Crônica, por Eduardo Affonso: Admirável Mundo Novo
"Ele trabalha em romiófice, negociando criptomoedas..."

Ele trabalha em romiófice, negociando criptomoedas. Não conhece pessoalmente seus clientes: todas as reuniões são via Zoom ou Meet – e, como a casa está sempre bagunçada (o aspirador robô não dá conta de tudo), usa um filtro simulando biblioteca, ao fundo.
Não tem livros – só Kindle. Nem discos – ouve música no Spotify ou Deezer. E sempre acionando a Alexa (“Alexa, toca aquela do Milli Vanilli”).
Também é Alexa quem acende e apaga as luzes, faz ligações, envia mensagens, organiza a agenda. Uma agenda nem tão apertada assim, porque os amigos são todos do Instagram, Twitter, TikTok, Pinterest e LinkedIn. No Facebook ainda tem alguns, mas cada vez menos (não gosta de gente muito acima da sua idade).
Às vezes combinam ver algum filme juntos na Netflix, no Mubi, na HBO. Mas “juntos” quer dizer ao mesmo tempo, cada um na sua casa, trocando comentários pelo Skype.

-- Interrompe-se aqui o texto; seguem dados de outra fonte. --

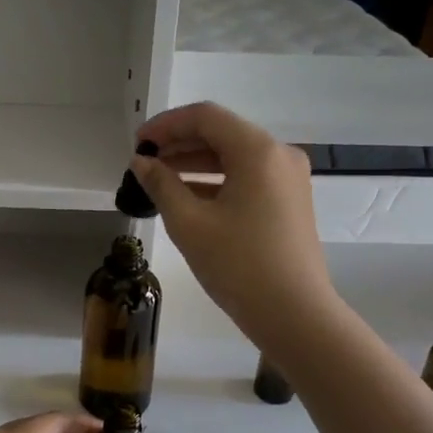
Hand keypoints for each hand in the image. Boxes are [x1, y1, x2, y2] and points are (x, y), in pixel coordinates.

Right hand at [132, 102, 338, 350]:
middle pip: (222, 134)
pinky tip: (188, 198)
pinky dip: (217, 181)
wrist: (294, 314)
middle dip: (180, 144)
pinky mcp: (290, 202)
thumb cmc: (239, 266)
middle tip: (144, 162)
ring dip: (196, 163)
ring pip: (235, 157)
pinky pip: (248, 178)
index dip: (166, 125)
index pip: (206, 117)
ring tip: (159, 180)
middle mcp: (279, 155)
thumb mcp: (190, 224)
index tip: (138, 145)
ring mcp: (288, 179)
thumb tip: (142, 163)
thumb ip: (161, 185)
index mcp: (257, 151)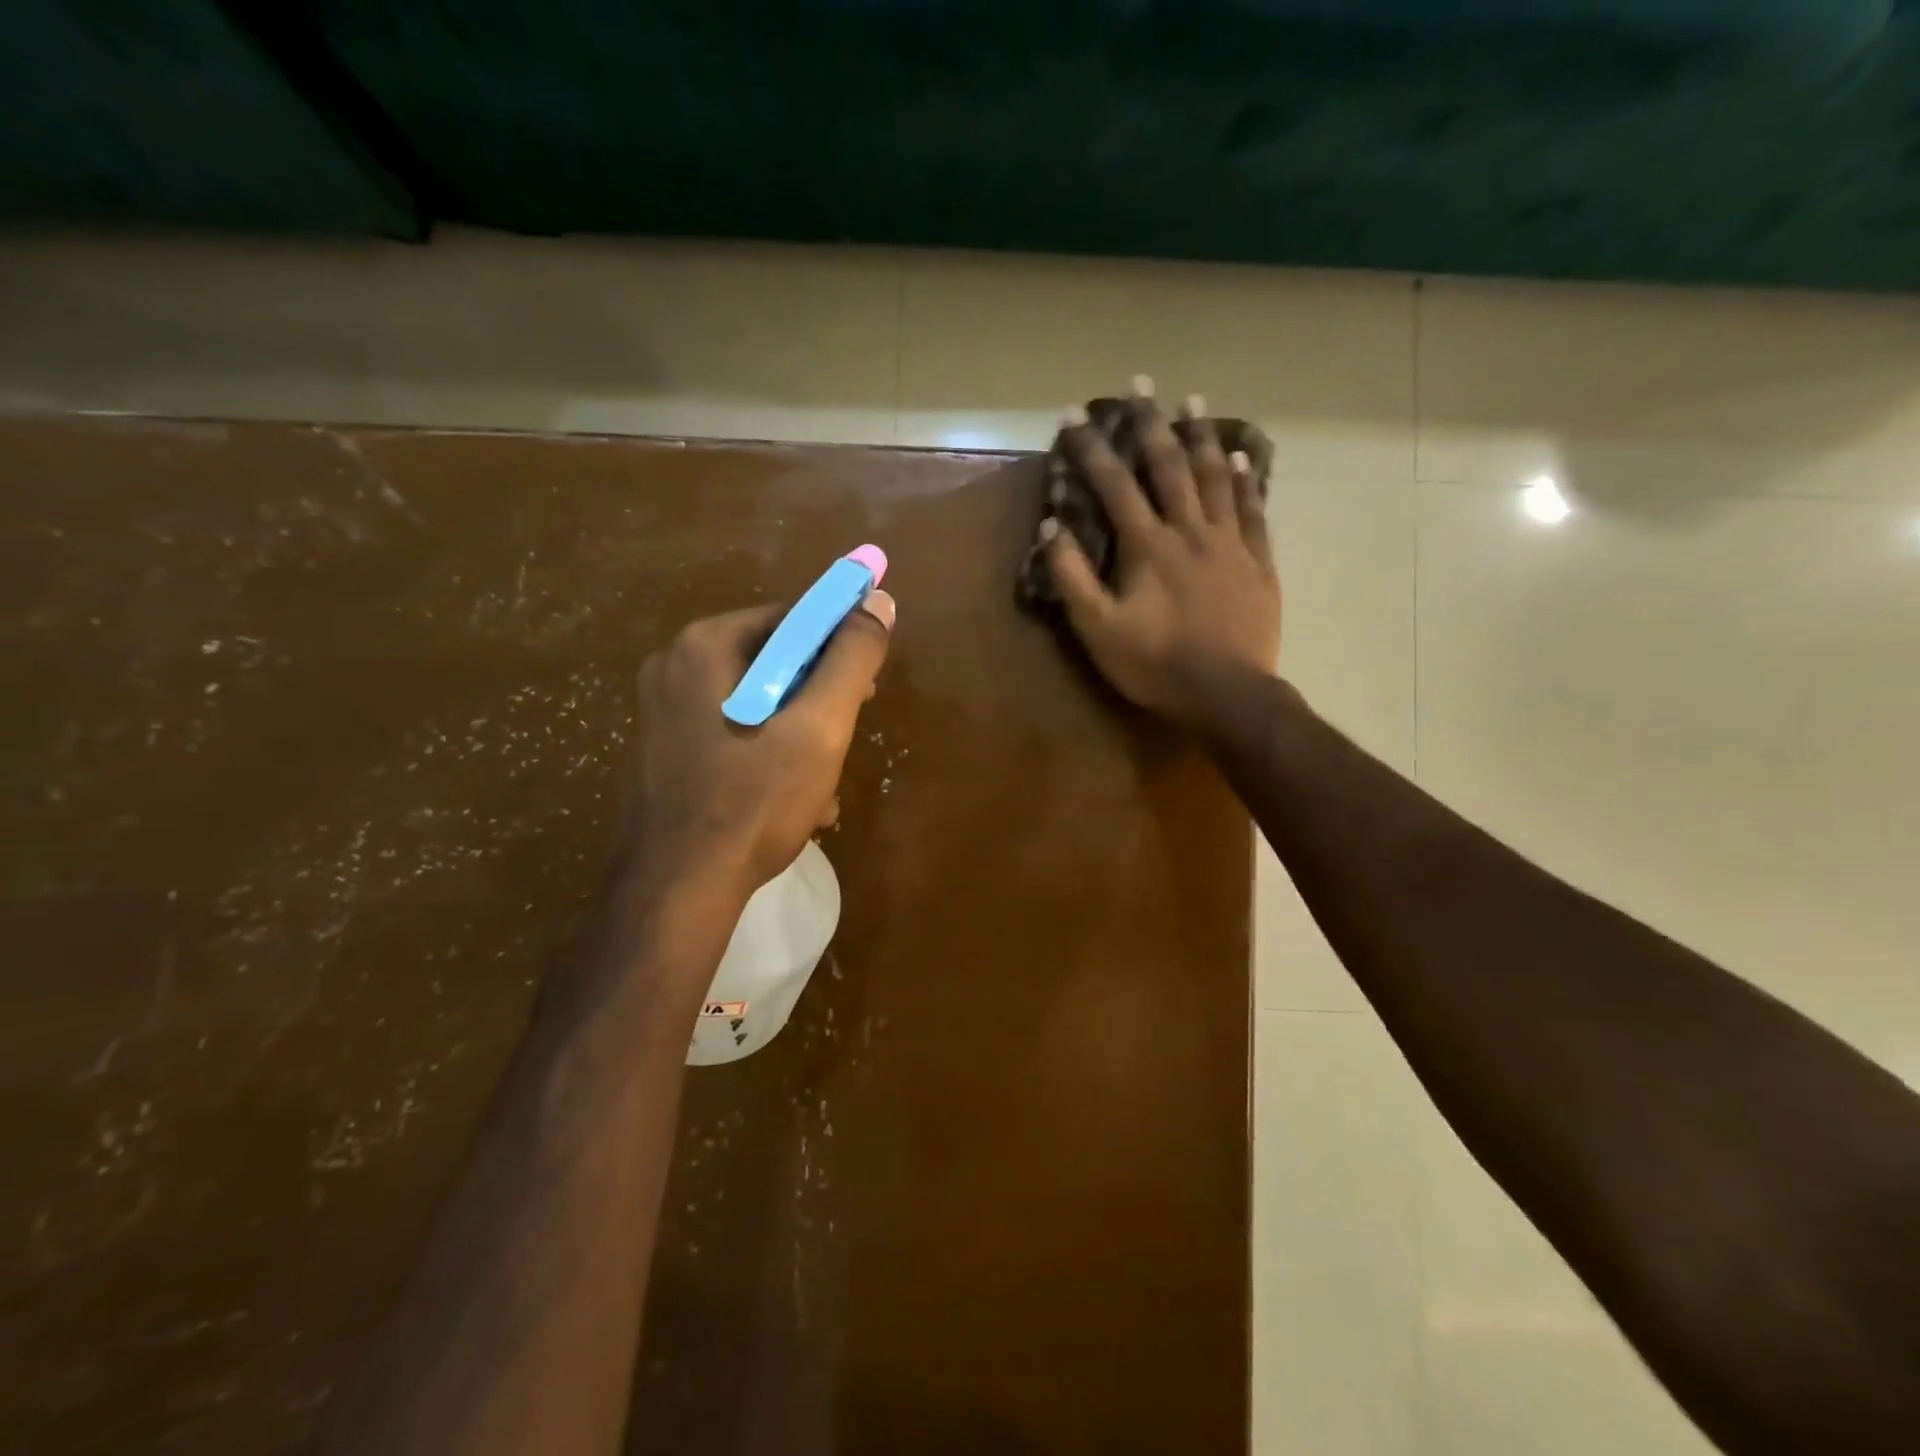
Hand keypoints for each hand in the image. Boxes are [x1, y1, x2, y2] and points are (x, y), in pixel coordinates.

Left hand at [621, 591, 895, 904]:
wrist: (676, 890)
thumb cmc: (753, 800)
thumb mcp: (820, 725)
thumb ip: (852, 658)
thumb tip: (879, 601)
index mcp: (706, 645)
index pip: (792, 619)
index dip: (840, 647)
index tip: (867, 690)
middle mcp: (674, 667)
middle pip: (773, 663)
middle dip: (819, 702)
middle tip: (843, 740)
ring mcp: (661, 713)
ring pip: (756, 705)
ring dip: (799, 738)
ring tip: (822, 788)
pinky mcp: (662, 754)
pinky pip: (732, 736)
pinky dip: (766, 758)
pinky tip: (792, 804)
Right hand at [1042, 383, 1280, 728]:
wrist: (1226, 694)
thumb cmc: (1155, 665)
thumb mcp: (1098, 630)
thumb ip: (1072, 578)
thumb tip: (1052, 529)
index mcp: (1147, 546)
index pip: (1114, 485)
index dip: (1092, 448)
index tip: (1074, 414)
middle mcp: (1189, 531)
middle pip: (1169, 466)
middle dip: (1151, 423)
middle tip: (1140, 384)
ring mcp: (1229, 543)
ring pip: (1215, 478)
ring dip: (1201, 437)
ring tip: (1192, 402)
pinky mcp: (1257, 563)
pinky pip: (1254, 511)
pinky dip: (1246, 481)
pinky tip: (1242, 458)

Só tem conta no Nubank, e o cartão de crédito é virtual. Tudo que precisa é comprado na Amazon, no Mercado Livre, na Temu. Não se lembra da última vez em que esteve numa loja física. Fez prova do Detran num simulador, baixou a CNH digital e nunca dirigiu. E não tem saudade – nem do shopping nem do trânsito.

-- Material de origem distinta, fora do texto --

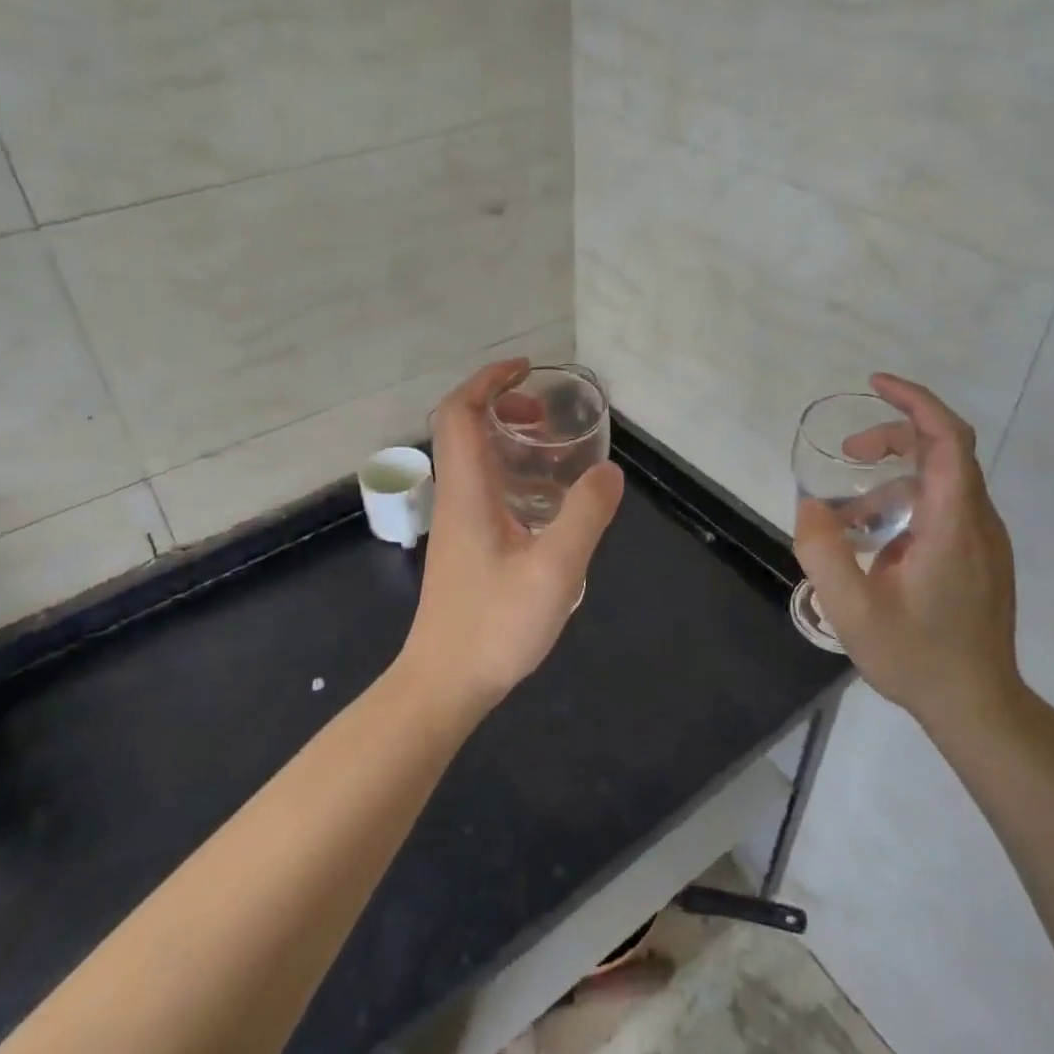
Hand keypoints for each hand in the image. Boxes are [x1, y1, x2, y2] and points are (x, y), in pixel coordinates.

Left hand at [400, 359, 624, 711]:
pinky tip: (546, 504)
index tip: (526, 371)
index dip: (489, 381)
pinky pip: (484, 489)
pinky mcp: (465, 546)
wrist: (445, 682)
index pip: (460, 413)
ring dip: (507, 441)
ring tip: (554, 453)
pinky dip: (511, 474)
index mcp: (468, 490)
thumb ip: (585, 515)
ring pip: (474, 460)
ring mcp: (457, 523)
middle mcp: (456, 497)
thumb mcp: (555, 569)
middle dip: (502, 407)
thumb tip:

Por algum tempo gerenciou uma lan house no Second Life, mas passou a achar aquilo artificial demais depois que comprou óculos de realidade virtual e aumentada. Teve um tamagotchi, que foi abandonado quando descobriu que caçar pokémons era muito mais excitante.
Para calar a boca de quem o considera antissocial, frequenta várias comunidades online e bate longos papos, diariamente, com o ChatGPT – a quem já considera como melhor amigo e confidente. A mãe reclama que ele não aparece mais – o que é meia verdade, porque Alexa manda sempre parabéns no dia do aniversário dela e ele mesmo deseja feliz Natal, todo ano, via WhatsApp.
Usando um avatar 3D criado por I.A., abriu uma conta no Tinder – onde só se envolveu com perfis falsos. A última decepção foi quando descobriu, pelo Fake Photo Checker, que a modelo eslava Katja Vronskaya – para quem, inclusive, já havia enviado três bitcoins e uma caixa de chocolate branco – era um detento de Bangu 2.
Afundado numa Eames Lounge Chair comprada na Shopee e cercado de retratos seus feitos pelo Studio Ghibli, ele agora sonha em se casar com uma boneca inflável e, adiante, quando a relação estiver mais consolidada, terem um bebê reborn.